KARARLARDAKİ İSABET ORANI YÜKSELDİ
İstinaf mahkemelerinin mahkeme kararlarındaki isabet oranlarını da önemli derecede artırdığını söyleyen Bozdağ, "İkinci derecede yargılama yapan istinaf mahkemeleri, ilk derece mahkemelerinde görülen ve karara bağlanan kararların ve dosyaların daha kıdemli heyet halinde dairede ele alınması ve karara bağlanması hiç şüphesiz kararlardaki isabet oranını da yükseltmiştir. Bunu rakamlar söylüyor.
2021 yılı kesin verilerine göre BAM hukuk dairelerinin verdiği kararların temyiz incelemesine gidenlerin onama oranı yüzde 88, bozma oranı yüzde 12'dir. Ceza dairelerine gidenlerin onama oranı yüzde 88.9, bozma oranı yüzde 11.1'dir. Yüksek mahkemelerimiz hem bölge adliye mahkemelerinin hem de bölge istinaf mahkemelerinin verdiği kararların doğruluğunu verdikleri onama kararlarıyla tescil etmektedir. Ayrıca vatandaşlarımızın hem BAM hem de BİM'de aldıkları kararları temyiz hakkı oldukları halde büyük oranın da temyiz hakkından vazgeçtiğini görüyoruz.

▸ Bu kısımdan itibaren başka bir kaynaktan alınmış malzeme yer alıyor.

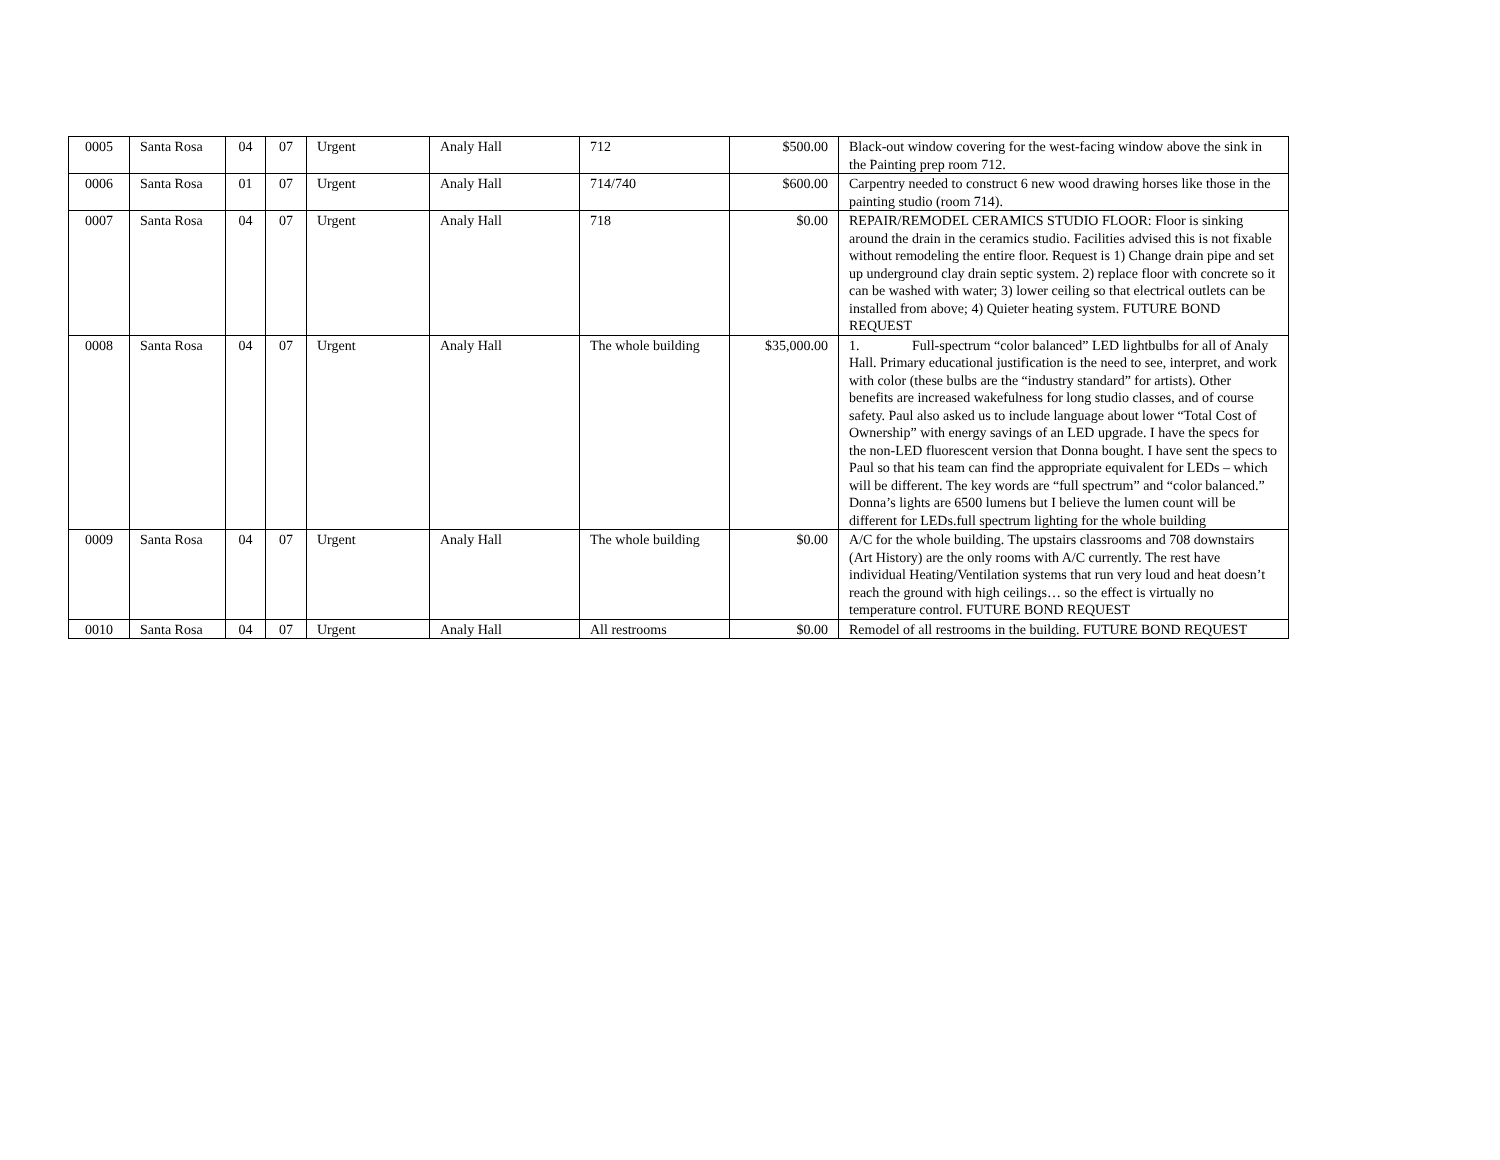| 0005 | Santa Rosa | 04 | 07 | Urgent | Analy Hall | 712 | $500.00 | Black-out window covering for the west-facing window above the sink in the Painting prep room 712. |
| 0006 | Santa Rosa | 01 | 07 | Urgent | Analy Hall | 714/740 | $600.00 | Carpentry needed to construct 6 new wood drawing horses like those in the painting studio (room 714). |
| 0007 | Santa Rosa | 04 | 07 | Urgent | Analy Hall | 718 | $0.00 | REPAIR/REMODEL CERAMICS STUDIO FLOOR: Floor is sinking around the drain in the ceramics studio. Facilities advised this is not fixable without remodeling the entire floor. Request is 1) Change drain pipe and set up underground clay drain septic system. 2) replace floor with concrete so it can be washed with water; 3) lower ceiling so that electrical outlets can be installed from above; 4) Quieter heating system. FUTURE BOND REQUEST |
| 0008 | Santa Rosa | 04 | 07 | Urgent | Analy Hall | The whole building | $35,000.00 | 1. Full-spectrum “color balanced” LED lightbulbs for all of Analy Hall. Primary educational justification is the need to see, interpret, and work with color (these bulbs are the “industry standard” for artists). Other benefits are increased wakefulness for long studio classes, and of course safety. Paul also asked us to include language about lower “Total Cost of Ownership” with energy savings of an LED upgrade. I have the specs for the non-LED fluorescent version that Donna bought. I have sent the specs to Paul so that his team can find the appropriate equivalent for LEDs – which will be different. The key words are “full spectrum” and “color balanced.” Donna’s lights are 6500 lumens but I believe the lumen count will be different for LEDs.full spectrum lighting for the whole building |
| 0009 | Santa Rosa | 04 | 07 | Urgent | Analy Hall | The whole building | $0.00 | A/C for the whole building. The upstairs classrooms and 708 downstairs (Art History) are the only rooms with A/C currently. The rest have individual Heating/Ventilation systems that run very loud and heat doesn’t reach the ground with high ceilings… so the effect is virtually no temperature control. FUTURE BOND REQUEST |
| 0010 | Santa Rosa | 04 | 07 | Urgent | Analy Hall | All restrooms | $0.00 | Remodel of all restrooms in the building. FUTURE BOND REQUEST |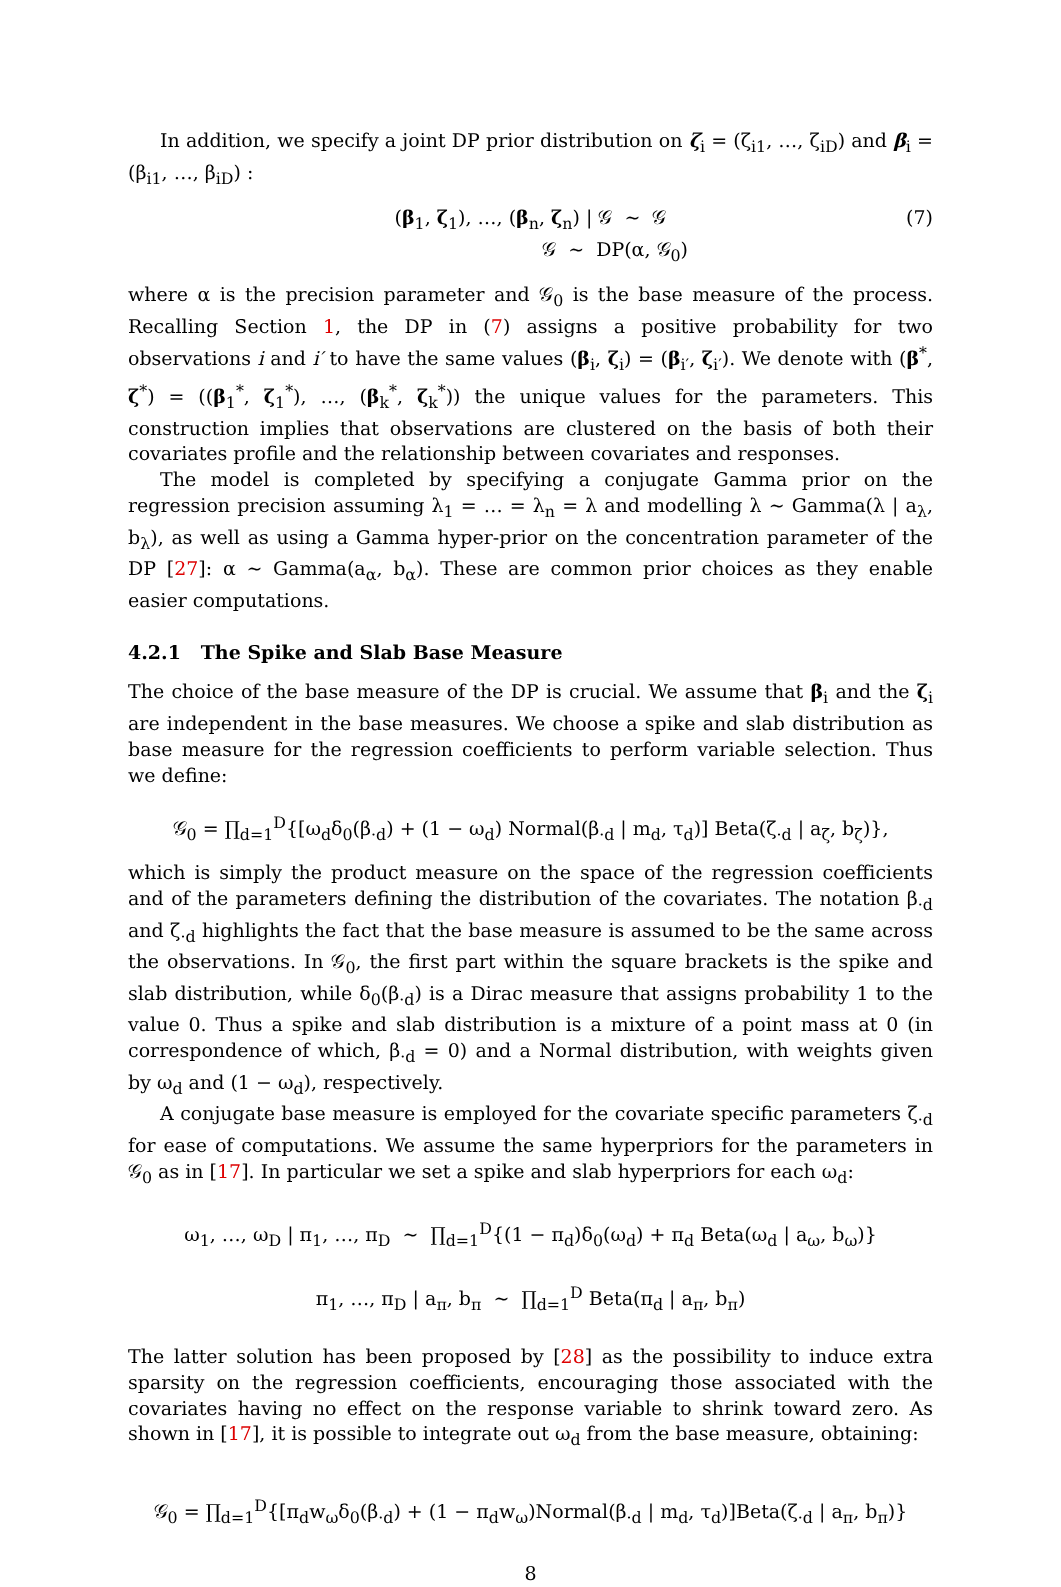In addition, we specify a joint DP prior distribution on ζ<sub>i</sub> = (ζ<sub>i1</sub>, …, ζ<sub>iD</sub>) and β<sub>i</sub> = (β<sub>i1</sub>, …, β<sub>iD</sub>) :
(7) (β<sub>1</sub>, ζ<sub>1</sub>), …, (β<sub>n</sub>, ζ<sub>n</sub>) | 𝒢 ∼ 𝒢
𝒢 ∼ DP(α, 𝒢<sub>0</sub>)
where α is the precision parameter and 𝒢<sub>0</sub> is the base measure of the process. Recalling Section 1, the DP in (7) assigns a positive probability for two observations i and i′ to have the same values (β<sub>i</sub>, ζ<sub>i</sub>) = (β<sub>i′</sub>, ζ<sub>i′</sub>). We denote with (β<sup>*</sup>, ζ<sup>*</sup>) = ((β<sub>1</sub><sup>*</sup>, ζ<sub>1</sub><sup>*</sup>), …, (β<sub>k</sub><sup>*</sup>, ζ<sub>k</sub><sup>*</sup>)) the unique values for the parameters. This construction implies that observations are clustered on the basis of both their covariates profile and the relationship between covariates and responses.
The model is completed by specifying a conjugate Gamma prior on the regression precision assuming λ<sub>1</sub> = … = λ<sub>n</sub> = λ and modelling λ ∼ Gamma(λ | a<sub>λ</sub>, b<sub>λ</sub>), as well as using a Gamma hyper-prior on the concentration parameter of the DP [27]: α ∼ Gamma(a<sub>α</sub>, b<sub>α</sub>). These are common prior choices as they enable easier computations.
4.2.1 The Spike and Slab Base Measure
The choice of the base measure of the DP is crucial. We assume that β<sub>i</sub> and the ζ<sub>i</sub> are independent in the base measures. We choose a spike and slab distribution as base measure for the regression coefficients to perform variable selection. Thus we define:
𝒢<sub>0</sub> = ∏<sub>d=1</sub><sup>D</sup>{[ω<sub>d</sub>δ<sub>0</sub>(β<sub>·d</sub>) + (1 − ω<sub>d</sub>) Normal(β<sub>·d</sub> | m<sub>d</sub>, τ<sub>d</sub>)] Beta(ζ<sub>·d</sub> | a<sub>ζ</sub>, b<sub>ζ</sub>)},
which is simply the product measure on the space of the regression coefficients and of the parameters defining the distribution of the covariates. The notation β<sub>·d</sub> and ζ<sub>·d</sub> highlights the fact that the base measure is assumed to be the same across the observations. In 𝒢<sub>0</sub>, the first part within the square brackets is the spike and slab distribution, while δ<sub>0</sub>(β<sub>·d</sub>) is a Dirac measure that assigns probability 1 to the value 0. Thus a spike and slab distribution is a mixture of a point mass at 0 (in correspondence of which, β<sub>·d</sub> = 0) and a Normal distribution, with weights given by ω<sub>d</sub> and (1 − ω<sub>d</sub>), respectively.
A conjugate base measure is employed for the covariate specific parameters ζ<sub>·d</sub> for ease of computations. We assume the same hyperpriors for the parameters in 𝒢<sub>0</sub> as in [17]. In particular we set a spike and slab hyperpriors for each ω<sub>d</sub>:
ω<sub>1</sub>, …, ω<sub>D</sub> | π<sub>1</sub>, …, π<sub>D</sub> ∼ ∏<sub>d=1</sub><sup>D</sup>{(1 − π<sub>d</sub>)δ<sub>0</sub>(ω<sub>d</sub>) + π<sub>d</sub> Beta(ω<sub>d</sub> | a<sub>ω</sub>, b<sub>ω</sub>)}
π<sub>1</sub>, …, π<sub>D</sub> | a<sub>π</sub>, b<sub>π</sub> ∼ ∏<sub>d=1</sub><sup>D</sup> Beta(π<sub>d</sub> | a<sub>π</sub>, b<sub>π</sub>)
The latter solution has been proposed by [28] as the possibility to induce extra sparsity on the regression coefficients, encouraging those associated with the covariates having no effect on the response variable to shrink toward zero. As shown in [17], it is possible to integrate out ω<sub>d</sub> from the base measure, obtaining:
𝒢<sub>0</sub> = ∏<sub>d=1</sub><sup>D</sup>{[π<sub>d</sub>w<sub>ω</sub>δ<sub>0</sub>(β<sub>·d</sub>) + (1 − π<sub>d</sub>w<sub>ω</sub>)Normal(β<sub>·d</sub> | m<sub>d</sub>, τ<sub>d</sub>)]Beta(ζ<sub>·d</sub> | a<sub>π</sub>, b<sub>π</sub>)}
8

Bu rakamları da işin içine kattığınızda onama oranlarının kararların isabet oranının yüzde 90'ın üstündedir. Bu son derece kıymetli bir sonuçtur" ifadelerini kullandı.
İSTİNAFA GÜVEN ARTIYOR
İstinaf mahkemeleri kararlarına her geçen gün güvenin artığını söyleyen Bakan Bozdağ, "bir yanlış anlaşılmada şuradan çıkıyor; bunca istinaf mahkemesi var, bunca daire var. Dolayısıyla istinafta kesinleşen benzer konulardaki kararlar arasında uyuşmazlık çıktığında bu karar uyuşmazlıkları nasıl giderilecek, bu mekanizma yok diye bir değerlendirme yapılıyor. İstinafın verdiği kesin nitelikteki benzer konulardaki kararlar arasında uyuşmazlık bulunduğunda bu uyuşmazlığı giderecek usulü gösteren yeterli kurallarımız bu usulü işletecek görevlilerimiz yasalarımızda çok açık ve tartışmadan uzak bir şekilde tayin edilmiştir. Belki bu değerlendirmeyi yapanlar yasalardaki bu düzenlemeyi ya bilmiyorlar ya da bilerek bunu farklı değerlendiriyorlar. Bilerek farklı düşündüklerini istemem. Ama bilmeden böyle bir değerlendirme yapıyorlarsa bundan sonra bir değerlendirme yaparken yasal durum nedir uygulama nedir ona bakmak gerektiğini düşünür. Eğer oraya bakarlarsa o zaman göreceklerdir ki Yargıtay ve Danıştay istinafın kesin verdiği kararlar benzer konularda uyuşmazlık taşıyorsa önüne geldiği zaman bunu değerlendirip içtihat birliğini karar birliğini sağladığını görüyoruz. Pek çok kişi bunu yüksek mahkemelerin önüne götürme yetkisine sahiptir. Bu nedenle kararlar arası uyuşmazlıkların kalıcı hale gelmesi söz konusu değildir. Zaman zaman ortaya çıkacak böyle uyuşmazlıkların Yargıtay ve Danıştay tarafından çözülerek bu farklılıkların ortadan kaldırılmasıyla uygulama içerisinde bunların oldukça azalacağını ifade etmek isterim" diye konuştu.
YENİ ADIMLAR ATACAĞIZ
İstinaf mahkemelerinin önünde pek çok sorun olduğuna dikkat çeken Bozdağ, "Bu toplantının bu sorunların çözümüne ve istinaf mahkemelerinin kuruluş amacına uygun daha başarılı, etkin faaliyette bulunmasına katkı sağlayacağına inanıyorum. Bakanlık olarak buradan çıkacak sonuçları bekliyor ve ona göre yeni adımları atacağımızı ifade etmek istiyorum" dedi.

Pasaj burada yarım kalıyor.